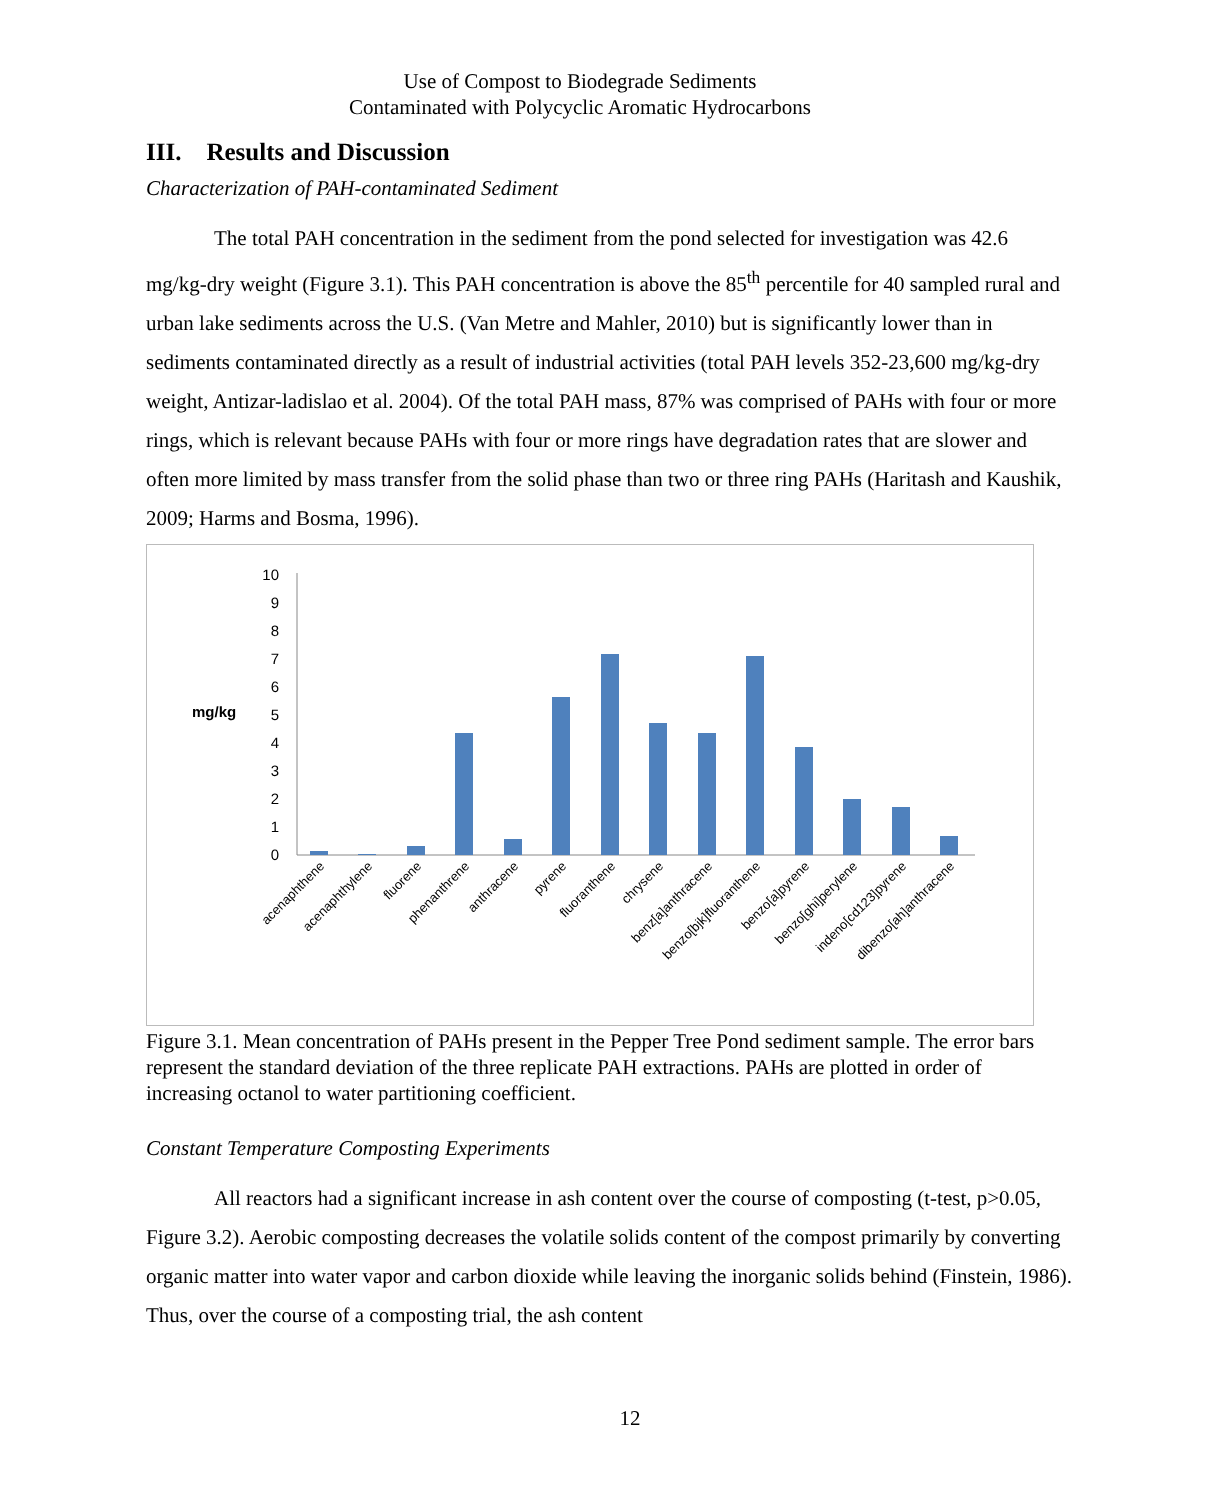Use of Compost to Biodegrade Sediments
Contaminated with Polycyclic Aromatic Hydrocarbons
III. Results and Discussion
Characterization of PAH-contaminated Sediment
The total PAH concentration in the sediment from the pond selected for investigation was 42.6 mg/kg-dry weight (Figure 3.1). This PAH concentration is above the 85<sup>th</sup> percentile for 40 sampled rural and urban lake sediments across the U.S. (Van Metre and Mahler, 2010) but is significantly lower than in sediments contaminated directly as a result of industrial activities (total PAH levels 352-23,600 mg/kg-dry weight, Antizar-ladislao et al. 2004). Of the total PAH mass, 87% was comprised of PAHs with four or more rings, which is relevant because PAHs with four or more rings have degradation rates that are slower and often more limited by mass transfer from the solid phase than two or three ring PAHs (Haritash and Kaushik, 2009; Harms and Bosma, 1996).
mg/kg
0
1
2
3
4
5
6
7
8
9
10
acenaphthene
acenaphthylene
fluorene
phenanthrene
anthracene
pyrene
fluoranthene
chrysene
benz[a]anthracene
benzo[bjk]fluoranthene
benzo[a]pyrene
benzo[ghi]perylene
indeno[cd123]pyrene
dibenzo[ah]anthracene
Figure 3.1. Mean concentration of PAHs present in the Pepper Tree Pond sediment sample. The error bars represent the standard deviation of the three replicate PAH extractions. PAHs are plotted in order of increasing octanol to water partitioning coefficient.
Constant Temperature Composting Experiments
All reactors had a significant increase in ash content over the course of composting (t-test, p>0.05, Figure 3.2). Aerobic composting decreases the volatile solids content of the compost primarily by converting organic matter into water vapor and carbon dioxide while leaving the inorganic solids behind (Finstein, 1986). Thus, over the course of a composting trial, the ash content
12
━━━━━━━━━━━━━━━━━━━━━━━━━━━━━━
Exercise brief:
All preceding records should be duplicated verbatim, images excepted.

Final answer:
Use of Compost to Biodegrade Sediments
Contaminated with Polycyclic Aromatic Hydrocarbons
III. Results and Discussion
Characterization of PAH-contaminated Sediment
The total PAH concentration in the sediment from the pond selected for investigation was 42.6 mg/kg-dry weight (Figure 3.1). This PAH concentration is above the 85<sup>th</sup> percentile for 40 sampled rural and urban lake sediments across the U.S. (Van Metre and Mahler, 2010) but is significantly lower than in sediments contaminated directly as a result of industrial activities (total PAH levels 352-23,600 mg/kg-dry weight, Antizar-ladislao et al. 2004). Of the total PAH mass, 87% was comprised of PAHs with four or more rings, which is relevant because PAHs with four or more rings have degradation rates that are slower and often more limited by mass transfer from the solid phase than two or three ring PAHs (Haritash and Kaushik, 2009; Harms and Bosma, 1996).
mg/kg
0
1
2
3
4
5
6
7
8
9
10
acenaphthene
acenaphthylene
fluorene
phenanthrene
anthracene
pyrene
fluoranthene
chrysene
benz[a]anthracene
benzo[bjk]fluoranthene
benzo[a]pyrene
benzo[ghi]perylene
indeno[cd123]pyrene
dibenzo[ah]anthracene
Figure 3.1. Mean concentration of PAHs present in the Pepper Tree Pond sediment sample. The error bars represent the standard deviation of the three replicate PAH extractions. PAHs are plotted in order of increasing octanol to water partitioning coefficient.
Constant Temperature Composting Experiments
All reactors had a significant increase in ash content over the course of composting (t-test, p>0.05, Figure 3.2). Aerobic composting decreases the volatile solids content of the compost primarily by converting organic matter into water vapor and carbon dioxide while leaving the inorganic solids behind (Finstein, 1986). Thus, over the course of a composting trial, the ash content
12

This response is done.